Professor Lakhal-Littleton completed a DPhil (doctorate) at Oxford University in 2007, then went on to take up her first postdoctoral research post with Professor Sir Peter Ratcliffe. Following that, she secured funding from the British Heart Foundation and the Medical Research Council and became an independent investigator at the Department of Physiology, Anatomy and Genetics, University of Oxford.
Her research has gained international recognition and many awards, including the Physiological Society’s Bayliss Starling Prize Lecture and the BioIron Society’s Gunshin Levy Award. She is also a tutorial fellow in Medicine at Brasenose College Oxford, and teaches physiology and cardiovascular sciences to pre-clinical students.
Expertise
- Iron deficiency
- Anaemia
- Heart failure
- Pregnancy
Selected publications
- Protective Role for Smooth Muscle Cell Hepcidin in Abdominal Aortic Aneurysm (2023)
- The kidney hepcidin/ferroportin axis controls iron reabsorption and determines the magnitude of kidney and systemic iron overload (2021)

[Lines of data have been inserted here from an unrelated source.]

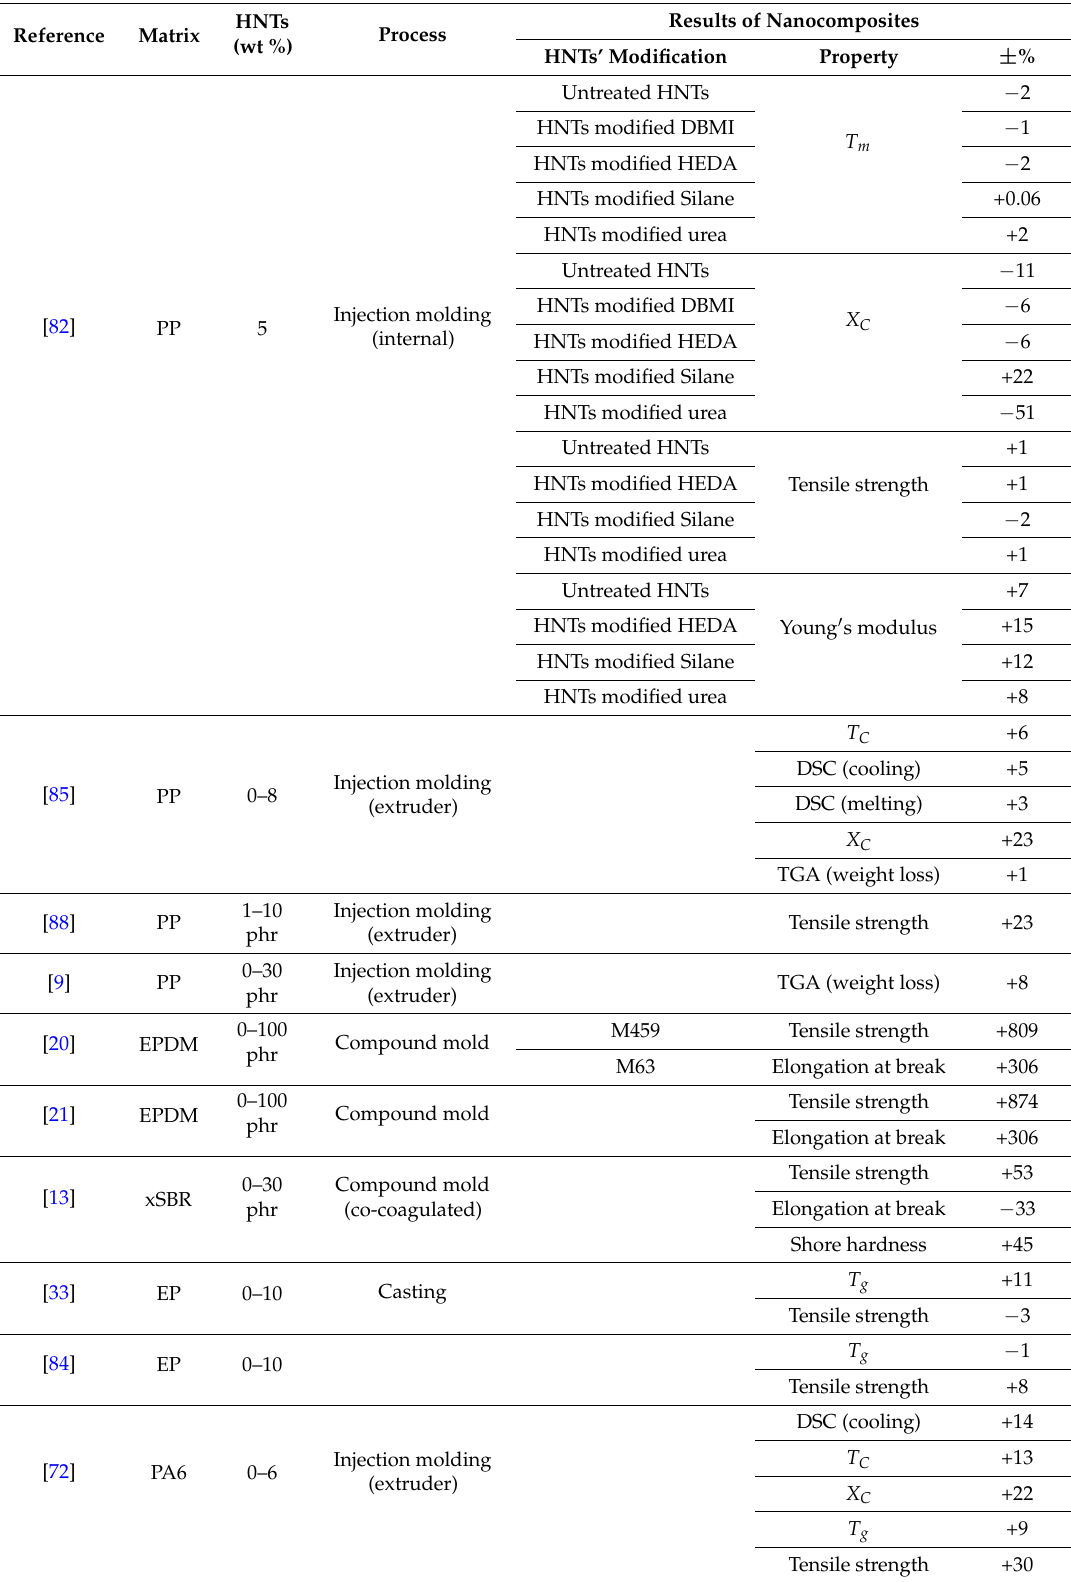
Table 5. Halloysite nanotubes-polymer nanocomposites in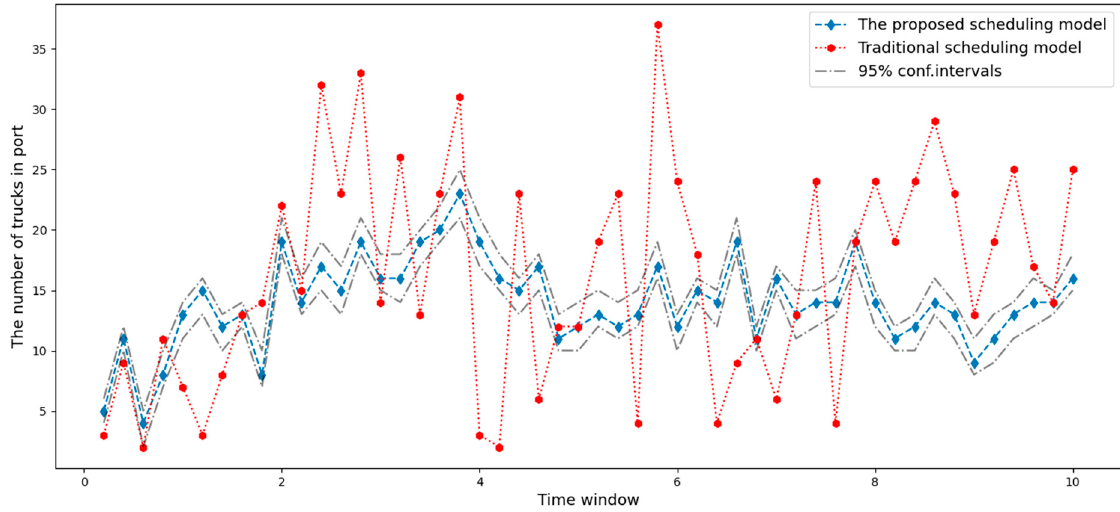
Figure 4. Fitting of experimental results and test results.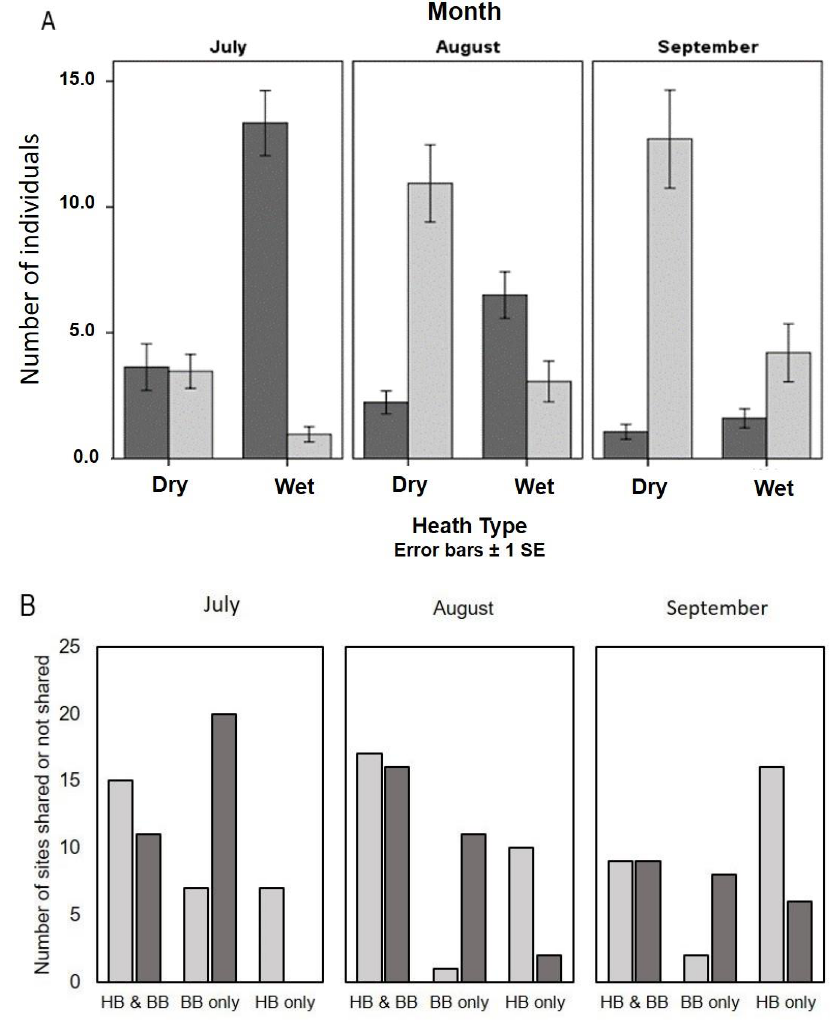
Figure 2. (A) The mean number of bumble bee (dark grey) and honey bee (light grey) observations on wet and dry heaths in July, August and September. Wet heath sites are dominated by E. tetralix and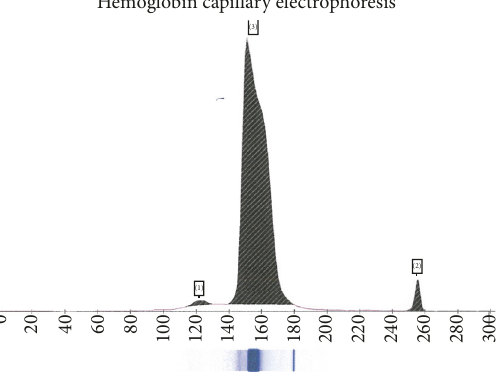
Figure 2: Sebia hemoglobin capillary electrophoresis. Fraction (1): hemoglobin F 0.7%; Fraction (2): hemoglobin A2 2.9%; Fraction (3): beta globin variant and closely located Hemoglobin A: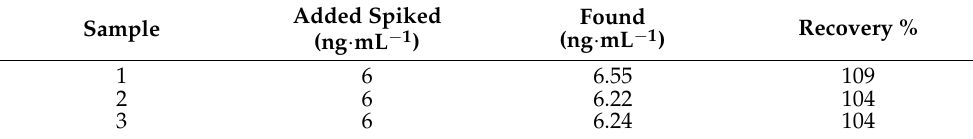
Table 3. Concentration of IgG-Ag in human serum measured by SWV.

- Fetal liver hepcidin secures iron stores in utero (2020)
- Iron Deficiency as a Therapeutic Target in Cardiovascular Disease (2019)

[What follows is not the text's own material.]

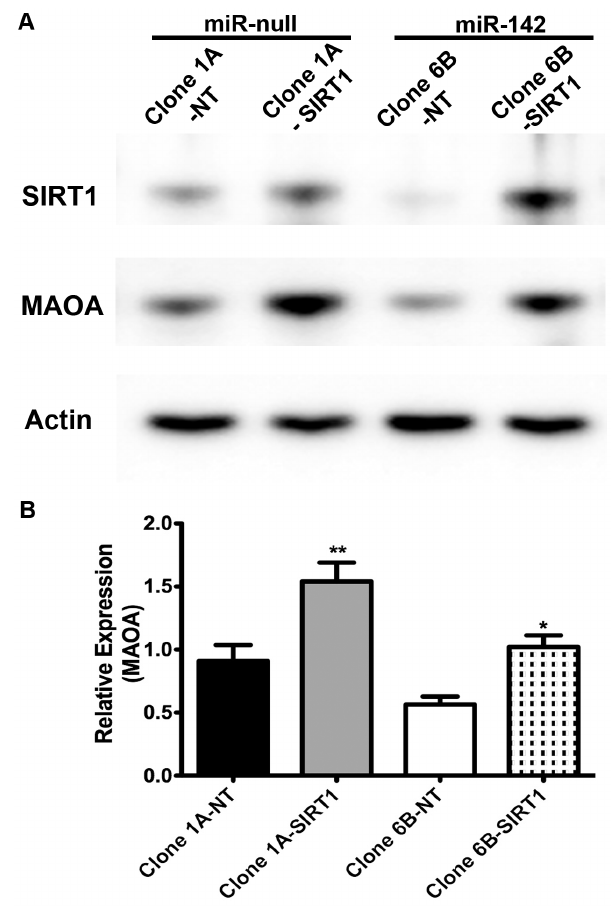
Figure 3. Overexpression of SIRT1 in BE(2)M17 clones leads to increase in MAOA protein levels. (A) Representative Western blot for SIRT1 and MAOA in BE(2)M17 clones 1A (miR-null) and 6B (miR-142). As predicted, clone 6B has lower levels of SIRT1 compared to clone 1A. Transfection of SIRT1 results in overexpression of the same, as well as increase in MAOA protein levels in both the clones. (B) Quantification of MAOA expression by Western blot analysis after three independent transfection experiments. MAOA protein level was increased by 1.7-fold in clone 1A and 1.8-fold in clone 6B after transfection of SIRT1. Blots were normalized to b -actin and one-way ANOVA was performed followed by Bonferroni’s multiple correction test. ** represent p , 0.01, * represents p , 0.05, error bars are standard error of mean, NT= non-transfected.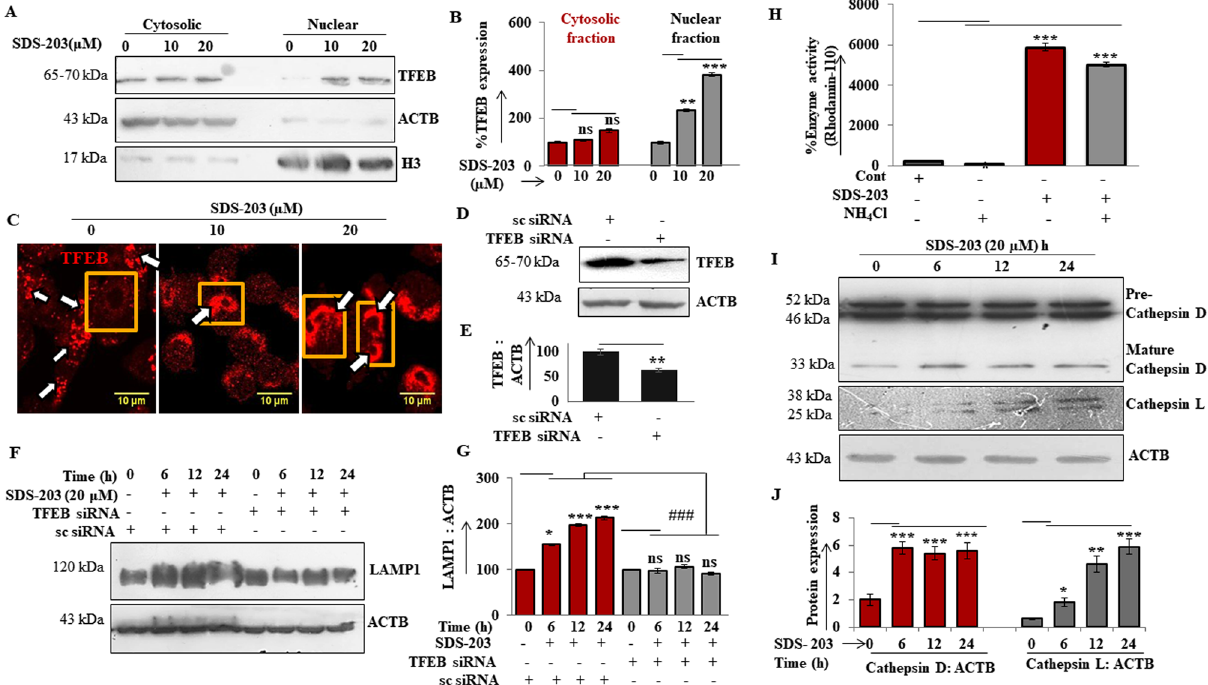
Figure 7. TFEB translocation and lysosomal enzyme activation upon suppression of mTORC1 by SDS- 203 treatment. ( A , B ) Western blot representation and band quantification of TFEB protein expression in cytosolic and nuclear fraction of MIA PaCA-2 samples treated with SDS-203 (0, 10, 20 µM) for 24 h. ( C ) confocal image representation showing TFEB nuclear translocation upon SDS-203 treatment (0, 10, 20 µM) for 24 h in MIA PaCa-2 cells( D, E ) Western blot illustration of TFEB knockdown i n MIA PaCa-2 cells and its densitometric quantification. ( F, G ) shows western blot for LAMP1 expression upon SDS-203 treatment in TFEB Knockdown (siRNA) and TFEB scramble g MIA PaCa-2 cells and its densitometric quantification ( H ) Effect of SDS-203 on lysosomal activity: MIA PaCa-2 cells were treated with SDS-203 (20 µM) with or without NH 4 Cl, cell lysates were then subjected to measure lysosomal enzyme activity by analyzing rhodamin110 fluorescence. ( I ) Shows time course western blotting analysis and ( J ) densitometric quantification of lysosomal enzymes- cathepsin D/L in MIA PaCa-2 cells upon SDS-203 treatments. Protein fold change was quantified by using ImageJ software. Error bar indicates ± SEM. * p < 0.05, ** p < 0.01, ***or### p < 0.001 vs.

- Intracellular iron deficiency in pulmonary arterial smooth muscle cells induces pulmonary arterial hypertension in mice (2019)

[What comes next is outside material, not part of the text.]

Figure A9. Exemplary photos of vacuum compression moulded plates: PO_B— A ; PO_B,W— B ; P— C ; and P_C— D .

- Iron-deficiency anemia reduces cardiac contraction by downregulating RyR2 channels and suppressing SERCA pump activity (2019)
- The interplay between iron and oxygen homeostasis with a particular focus on the heart (2017)
- The cardiac hepcidin/ferroportin axis is essential for cardiac iron homeostasis and function (2017)
Media experience
Professor Samira Lakhal-Littleton has media experience. As a child she was a presenter on Algerian national television, hosting weekly programmes on children's health and education in association with UNICEF (1995-1997). She has also been interviewed about her research, in Arabic and French, on national news and local radio in Algeria.